Improvements in chemical processes are regularly achieved as a result of the introduction of new internal geometries within reactors. Conventionally, fixed bed reactor models use an overly simple description of hydrodynamics, based on a “piston”-type reactor configuration. This description demonstrates limitations when seeking to model certain specific technologies and their impact on process performance.
Coupling complex hydrodynamics with kinetic models that are themselves complex makes their incorporation in CFD codes difficult and generates prohibitive calculation times. For reactor simulation requirements, it was therefore necessary to develop a methodology for obtaining sufficiently representative modeling of hydrodynamics, and which is compatible with the use of complex kinetic models.

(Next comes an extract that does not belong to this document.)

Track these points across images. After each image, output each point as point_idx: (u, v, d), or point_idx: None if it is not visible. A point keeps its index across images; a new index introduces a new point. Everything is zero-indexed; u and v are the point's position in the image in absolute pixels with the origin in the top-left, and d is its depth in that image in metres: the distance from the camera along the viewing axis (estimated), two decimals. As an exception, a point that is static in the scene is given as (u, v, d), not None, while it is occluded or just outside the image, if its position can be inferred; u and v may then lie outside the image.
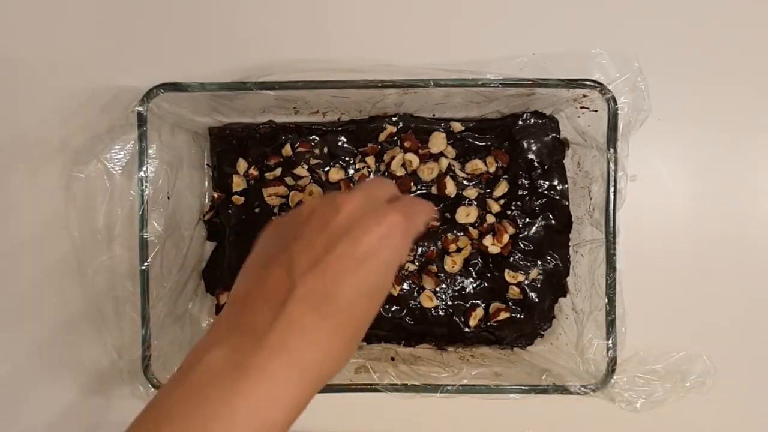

To achieve this, a rigorous approach was used to obtain a one-dimensional representation of the impact of hydrodynamics on the basis of 3D CFD simulations. To construct these one-dimensional models taking into account hydrodynamics, the internal age distribution transport theorya inside the reactor has been used.
For example, a Euler-Euler two-phase model was used to model a fixed-bed reactor (figure), subject to poor liquid distribution due to partial blocking of
a distributor tray(1). In order to assess the impact of this problem on reaction performance in the case of hydrotreatment, chemical species transport simulations were performed. Ultimately, the 1D multi-output piston-dispersion model provides excellent performance prediction, equivalent to complex 3D simulations of the reactor.
a - Which consists in calculating the average age of the molecules at every point of the reactor
(1) M. Fourati, F. Augier, Y. Haroun, Canadian Journal of Chemical Engineering, Vol. 95, No 2, 2017, pp. 222-230.